··· DATASET ENTRIES
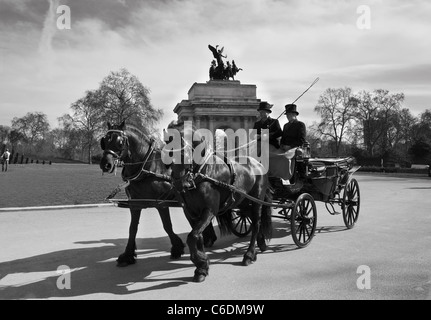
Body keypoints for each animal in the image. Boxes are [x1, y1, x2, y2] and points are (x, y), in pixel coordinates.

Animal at [99, 121, 218, 266]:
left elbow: (167, 226)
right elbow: (132, 229)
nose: (105, 164)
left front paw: (177, 247)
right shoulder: (135, 204)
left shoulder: (161, 203)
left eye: (120, 142)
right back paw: (209, 238)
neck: (146, 167)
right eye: (104, 141)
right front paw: (128, 255)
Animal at [166, 121, 274, 282]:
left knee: (256, 224)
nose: (180, 184)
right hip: (242, 202)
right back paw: (260, 245)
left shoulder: (209, 210)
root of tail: (258, 163)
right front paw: (202, 267)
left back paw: (249, 254)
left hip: (257, 200)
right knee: (255, 220)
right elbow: (197, 236)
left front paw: (201, 262)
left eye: (185, 153)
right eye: (168, 151)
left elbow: (192, 237)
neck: (203, 173)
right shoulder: (190, 212)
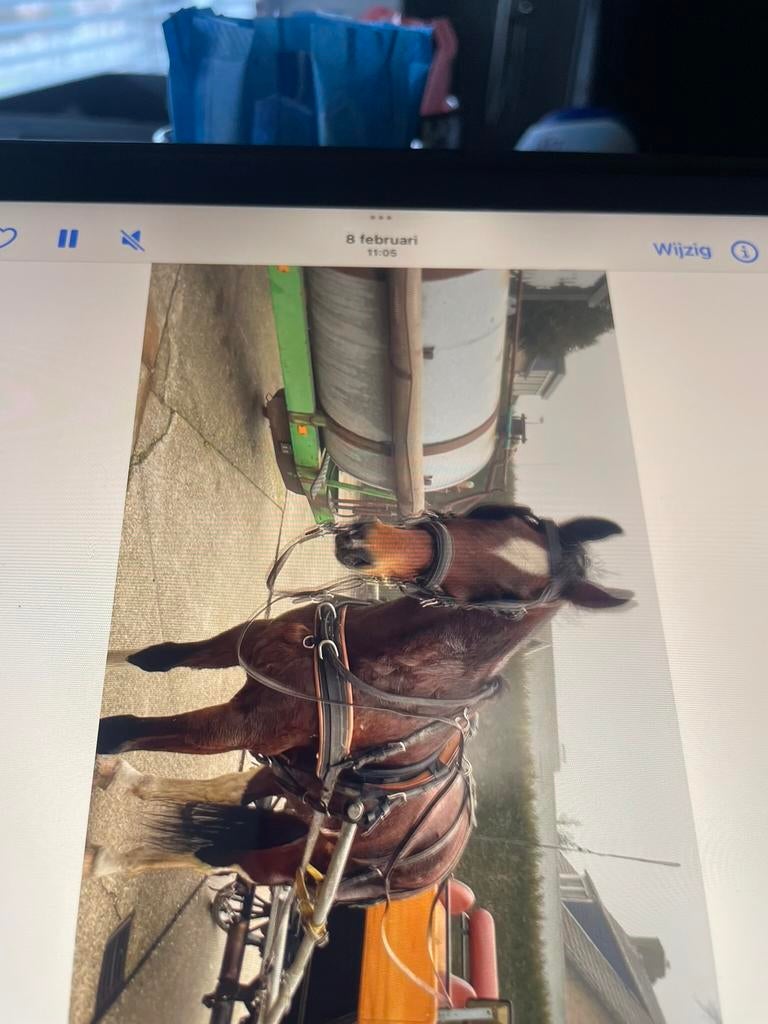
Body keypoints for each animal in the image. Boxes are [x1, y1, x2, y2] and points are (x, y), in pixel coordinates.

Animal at [86, 506, 633, 905]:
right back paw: (123, 783)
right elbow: (153, 660)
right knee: (236, 789)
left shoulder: (244, 728)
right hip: (299, 786)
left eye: (504, 599)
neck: (375, 663)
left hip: (302, 854)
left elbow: (121, 730)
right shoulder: (243, 646)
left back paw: (104, 859)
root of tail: (437, 866)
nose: (363, 542)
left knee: (225, 856)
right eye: (497, 517)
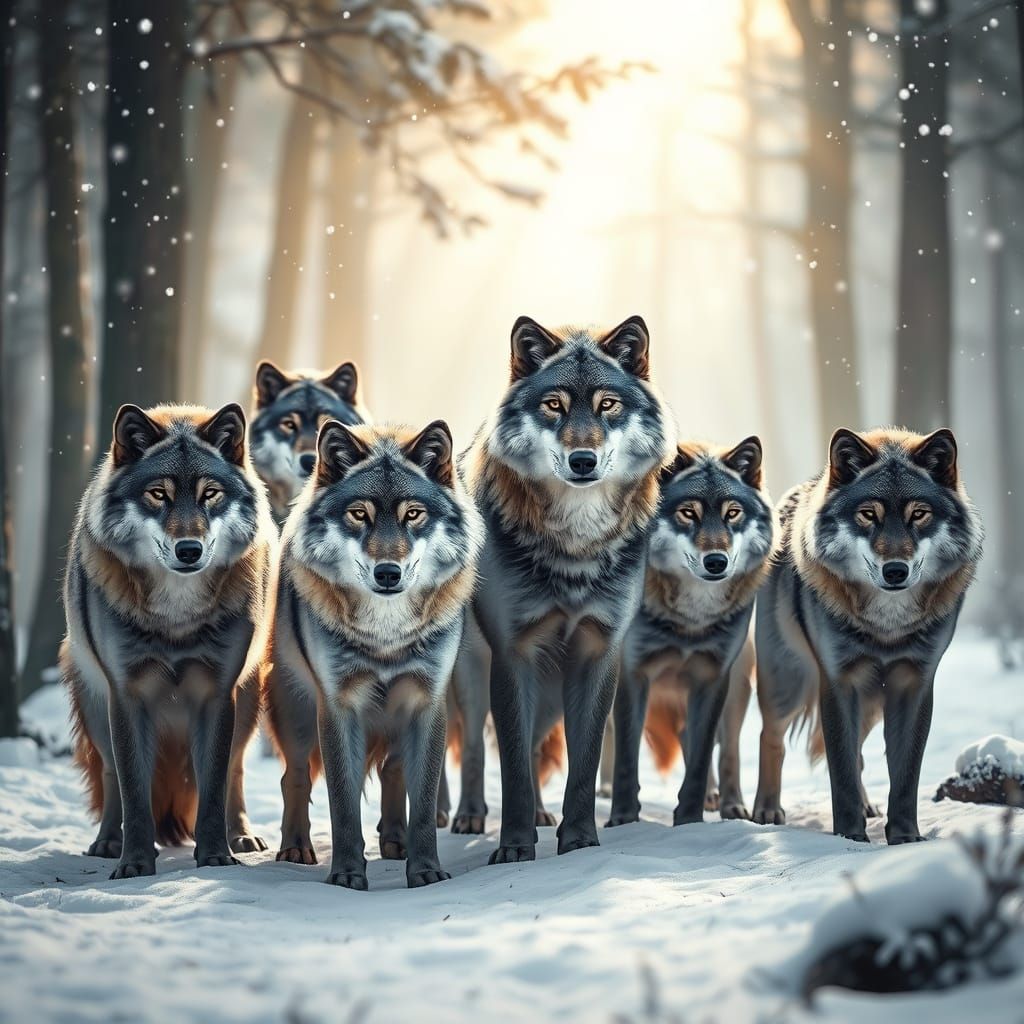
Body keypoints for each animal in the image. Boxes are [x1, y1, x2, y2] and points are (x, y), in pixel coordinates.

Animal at [62, 403, 276, 878]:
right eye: (158, 494)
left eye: (210, 494)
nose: (189, 550)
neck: (177, 616)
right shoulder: (126, 696)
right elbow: (134, 792)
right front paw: (135, 863)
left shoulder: (217, 695)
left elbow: (213, 787)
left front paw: (216, 856)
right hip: (97, 710)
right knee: (110, 778)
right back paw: (108, 842)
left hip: (247, 706)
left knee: (235, 771)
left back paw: (241, 835)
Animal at [265, 420, 483, 888]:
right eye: (359, 514)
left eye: (413, 514)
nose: (388, 573)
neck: (386, 634)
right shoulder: (337, 707)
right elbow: (343, 804)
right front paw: (347, 874)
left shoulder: (426, 703)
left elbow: (423, 803)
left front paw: (426, 870)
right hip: (296, 714)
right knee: (293, 777)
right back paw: (295, 848)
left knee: (392, 771)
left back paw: (395, 842)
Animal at [464, 315, 673, 862]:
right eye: (554, 405)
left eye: (608, 404)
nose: (583, 460)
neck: (574, 547)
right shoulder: (513, 653)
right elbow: (513, 767)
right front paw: (515, 847)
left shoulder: (598, 651)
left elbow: (583, 760)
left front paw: (578, 841)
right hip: (473, 676)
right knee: (475, 747)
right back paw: (463, 819)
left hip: (551, 689)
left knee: (539, 744)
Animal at [606, 437, 775, 828]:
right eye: (688, 513)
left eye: (732, 513)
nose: (716, 562)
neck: (690, 618)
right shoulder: (632, 675)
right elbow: (626, 758)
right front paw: (623, 819)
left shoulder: (712, 678)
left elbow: (700, 756)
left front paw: (688, 819)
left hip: (737, 689)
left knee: (724, 749)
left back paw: (730, 804)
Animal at [754, 427, 982, 843]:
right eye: (868, 515)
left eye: (918, 515)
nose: (895, 571)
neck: (887, 625)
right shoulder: (838, 681)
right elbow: (841, 772)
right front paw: (850, 837)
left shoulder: (913, 683)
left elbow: (904, 774)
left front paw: (906, 837)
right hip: (788, 683)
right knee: (771, 737)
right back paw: (765, 811)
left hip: (871, 703)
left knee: (858, 753)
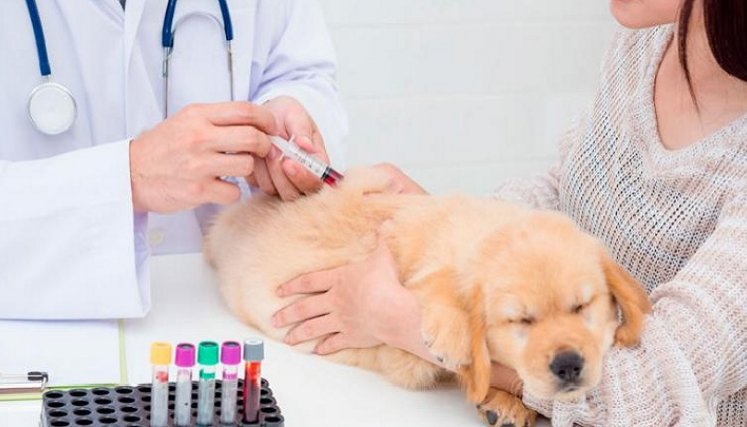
······
**AIM OF THE EXERCISE:**
Only the lines from the one containing "right front paw: (850, 837)" through the end of the records are wanted, set down exactly and without their pictures.

**ANSWER BELOW:**
right front paw: (850, 837)
left shoulder: (913, 683)
left elbow: (904, 774)
left front paw: (906, 837)
right hip: (788, 683)
right knee: (771, 737)
right back paw: (765, 811)
left hip: (871, 703)
left knee: (858, 753)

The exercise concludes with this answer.